Practice respiratory hygiene
Make sure you, and the people around you, follow good respiratory hygiene. This means covering your mouth and nose with your bent elbow or tissue when you cough or sneeze. Then dispose of the used tissue immediately.
Why? Droplets spread virus. By following good respiratory hygiene, you protect the people around you from viruses such as cold, flu and COVID-19.
If you have fever, cough and difficulty breathing, seek medical care early
Stay home if you feel unwell. If you have a fever, cough and difficulty breathing, seek medical attention and call in advance. Follow the directions of your local health authority.
Why? National and local authorities will have the most up to date information on the situation in your area. Calling in advance will allow your health care provider to quickly direct you to the right health facility. This will also protect you and help prevent spread of viruses and other infections.
Stay informed and follow advice given by your healthcare provider
Stay informed on the latest developments about COVID-19. Follow advice given by your healthcare provider, your national and local public health authority or your employer on how to protect yourself and others from COVID-19.
Why? National and local authorities will have the most up to date information on whether COVID-19 is spreading in your area. They are best placed to advise on what people in your area should be doing to protect themselves.
Protection measures for persons who are in or have recently visited (past 14 days) areas where COVID-19 is spreading
- Follow the guidance outlined above.
- Stay at home if you begin to feel unwell, even with mild symptoms such as headache and slight runny nose, until you recover. Why?
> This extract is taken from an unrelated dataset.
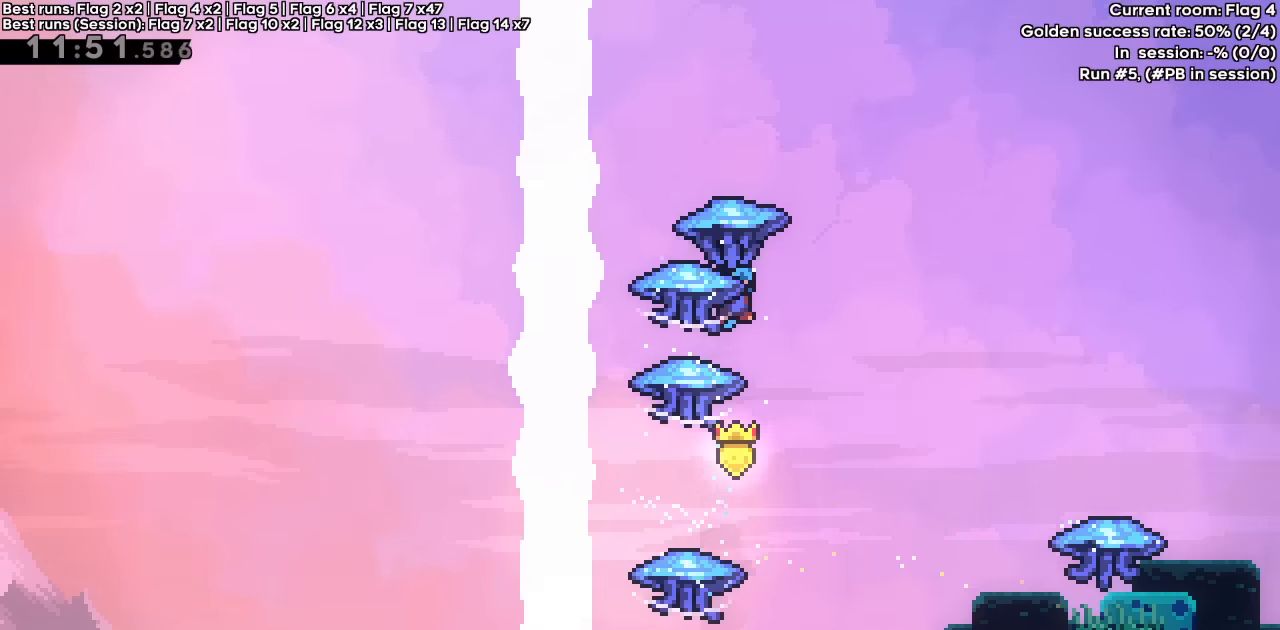
{"keys": ["grab", "right"], "events": [[83, "dash", "up"], [317, "up", "up"]]}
Avoiding contact with others and visits to medical facilities will allow these facilities to operate more effectively and help protect you and others from possible COVID-19 and other viruses.
- If you develop fever, cough and difficulty breathing, seek medical advice promptly as this may be due to a respiratory infection or other serious condition. Call in advance and tell your provider of any recent travel or contact with travelers. Why? Calling in advance will allow your health care provider to quickly direct you to the right health facility. This will also help to prevent possible spread of COVID-19 and other viruses.